* **Action item**
Write out every line exactly, from the start of the records below to the line with "If you don't", and stop there. Don't write out the pictures.
** Opening Excerpted data block **
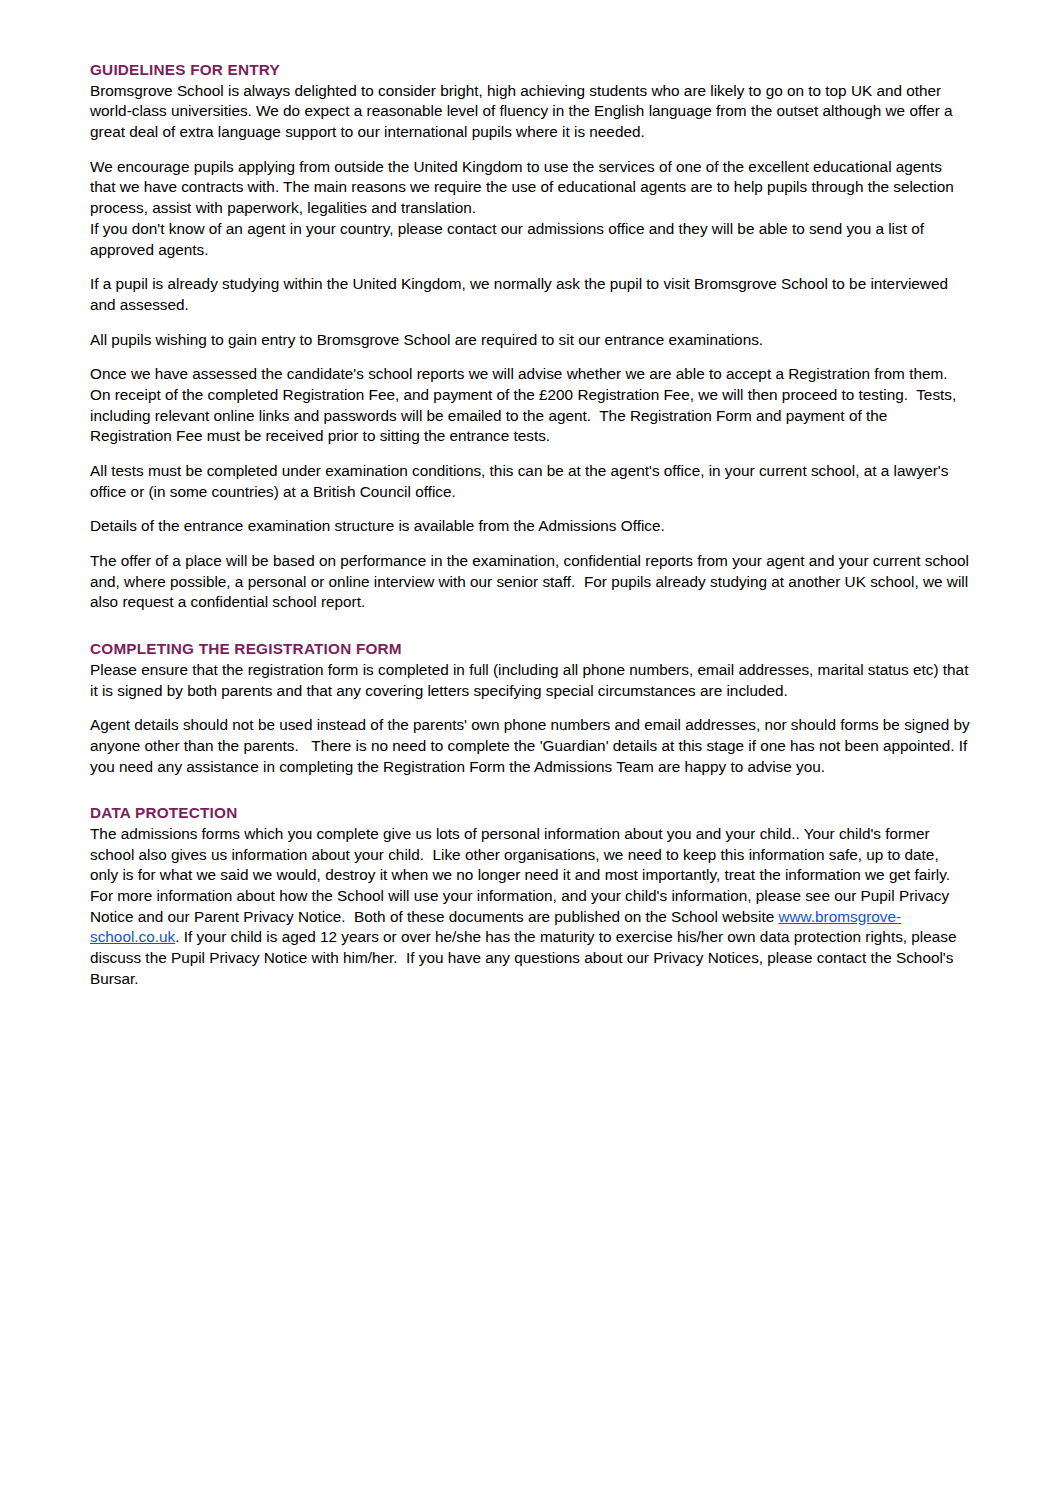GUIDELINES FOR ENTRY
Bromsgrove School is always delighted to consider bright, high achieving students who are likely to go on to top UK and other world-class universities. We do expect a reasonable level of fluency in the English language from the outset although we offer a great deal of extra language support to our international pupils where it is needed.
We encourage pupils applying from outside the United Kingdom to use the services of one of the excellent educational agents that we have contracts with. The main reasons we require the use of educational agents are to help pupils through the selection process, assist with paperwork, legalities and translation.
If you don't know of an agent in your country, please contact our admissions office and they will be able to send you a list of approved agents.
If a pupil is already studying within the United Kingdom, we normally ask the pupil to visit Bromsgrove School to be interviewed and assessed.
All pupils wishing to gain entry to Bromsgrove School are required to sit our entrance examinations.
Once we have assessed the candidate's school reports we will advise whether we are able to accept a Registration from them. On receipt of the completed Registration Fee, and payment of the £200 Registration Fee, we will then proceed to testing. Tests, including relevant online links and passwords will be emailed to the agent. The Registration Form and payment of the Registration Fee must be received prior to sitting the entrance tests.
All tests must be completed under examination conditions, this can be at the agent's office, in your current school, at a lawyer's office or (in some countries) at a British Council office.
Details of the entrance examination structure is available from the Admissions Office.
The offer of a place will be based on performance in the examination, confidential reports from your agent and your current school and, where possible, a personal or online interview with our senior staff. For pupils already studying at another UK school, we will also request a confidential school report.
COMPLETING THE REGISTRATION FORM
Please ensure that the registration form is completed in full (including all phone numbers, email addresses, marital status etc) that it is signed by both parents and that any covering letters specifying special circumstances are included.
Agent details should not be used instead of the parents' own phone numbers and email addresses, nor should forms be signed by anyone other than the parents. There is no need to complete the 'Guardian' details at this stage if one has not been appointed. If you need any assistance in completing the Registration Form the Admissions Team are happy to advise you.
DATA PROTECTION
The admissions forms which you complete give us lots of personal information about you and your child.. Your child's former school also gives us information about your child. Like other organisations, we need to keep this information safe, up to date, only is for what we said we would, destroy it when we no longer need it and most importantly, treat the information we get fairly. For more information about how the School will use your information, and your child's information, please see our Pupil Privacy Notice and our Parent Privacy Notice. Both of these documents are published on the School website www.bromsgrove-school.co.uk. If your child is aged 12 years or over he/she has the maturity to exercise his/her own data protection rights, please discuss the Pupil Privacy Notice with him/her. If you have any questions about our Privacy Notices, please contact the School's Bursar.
** Closing Excerpted data block **
* **Written response**
GUIDELINES FOR ENTRY
Bromsgrove School is always delighted to consider bright, high achieving students who are likely to go on to top UK and other world-class universities. We do expect a reasonable level of fluency in the English language from the outset although we offer a great deal of extra language support to our international pupils where it is needed.
We encourage pupils applying from outside the United Kingdom to use the services of one of the excellent educational agents that we have contracts with. The main reasons we require the use of educational agents are to help pupils through the selection process, assist with paperwork, legalities and translation.
If you don't know of an agent in your country, please contact our admissions office and they will be able to send you a list of approved agents.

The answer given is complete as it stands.